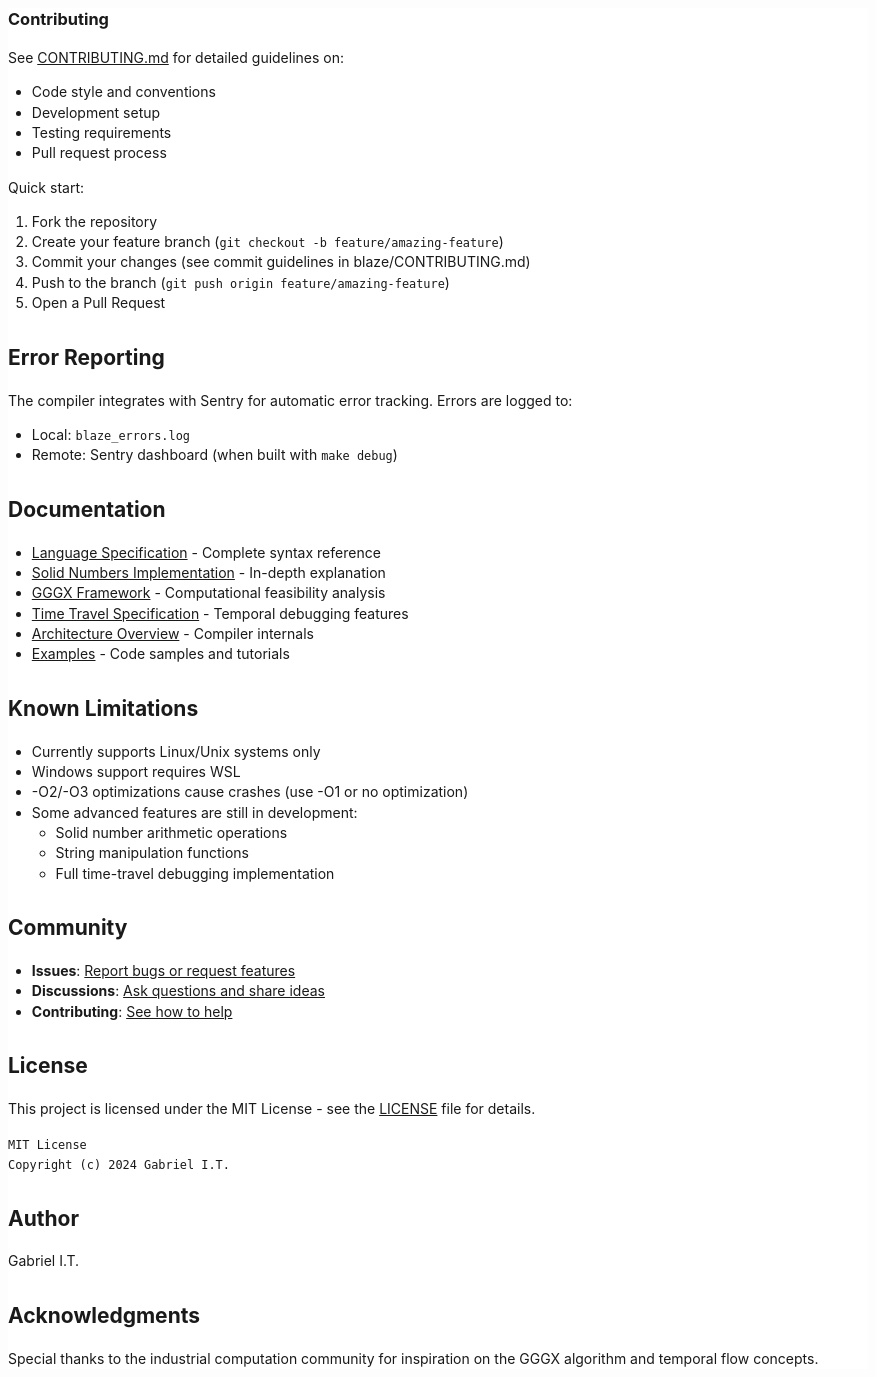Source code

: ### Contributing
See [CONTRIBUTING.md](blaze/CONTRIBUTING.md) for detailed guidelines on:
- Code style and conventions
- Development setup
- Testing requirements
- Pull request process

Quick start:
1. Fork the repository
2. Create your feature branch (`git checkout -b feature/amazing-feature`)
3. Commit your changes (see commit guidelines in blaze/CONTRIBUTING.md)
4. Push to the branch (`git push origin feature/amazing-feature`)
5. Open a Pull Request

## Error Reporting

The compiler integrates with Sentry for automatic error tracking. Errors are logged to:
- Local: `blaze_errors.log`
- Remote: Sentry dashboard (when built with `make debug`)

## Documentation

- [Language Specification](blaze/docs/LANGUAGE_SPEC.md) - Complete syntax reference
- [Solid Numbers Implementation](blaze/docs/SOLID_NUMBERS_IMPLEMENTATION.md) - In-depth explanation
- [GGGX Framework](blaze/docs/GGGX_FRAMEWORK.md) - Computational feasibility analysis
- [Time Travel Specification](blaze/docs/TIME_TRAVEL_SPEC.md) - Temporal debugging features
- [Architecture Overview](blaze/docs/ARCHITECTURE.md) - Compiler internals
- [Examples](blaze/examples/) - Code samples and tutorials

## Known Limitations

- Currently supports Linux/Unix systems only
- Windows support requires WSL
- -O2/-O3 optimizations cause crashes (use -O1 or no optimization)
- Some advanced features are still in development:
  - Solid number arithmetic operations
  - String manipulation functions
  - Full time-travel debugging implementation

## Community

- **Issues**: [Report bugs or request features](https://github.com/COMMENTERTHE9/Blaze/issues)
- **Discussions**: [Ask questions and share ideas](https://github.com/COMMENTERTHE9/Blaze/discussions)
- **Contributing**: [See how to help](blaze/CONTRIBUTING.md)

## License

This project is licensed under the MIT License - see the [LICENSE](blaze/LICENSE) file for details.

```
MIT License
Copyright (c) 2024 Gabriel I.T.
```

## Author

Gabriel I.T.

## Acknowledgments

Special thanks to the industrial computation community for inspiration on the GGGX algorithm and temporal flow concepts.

##############################

Please return every line of the records above that contains the word "debugging".

Answer area:
- [Time Travel Specification](blaze/docs/TIME_TRAVEL_SPEC.md) - Temporal debugging features
  - Full time-travel debugging implementation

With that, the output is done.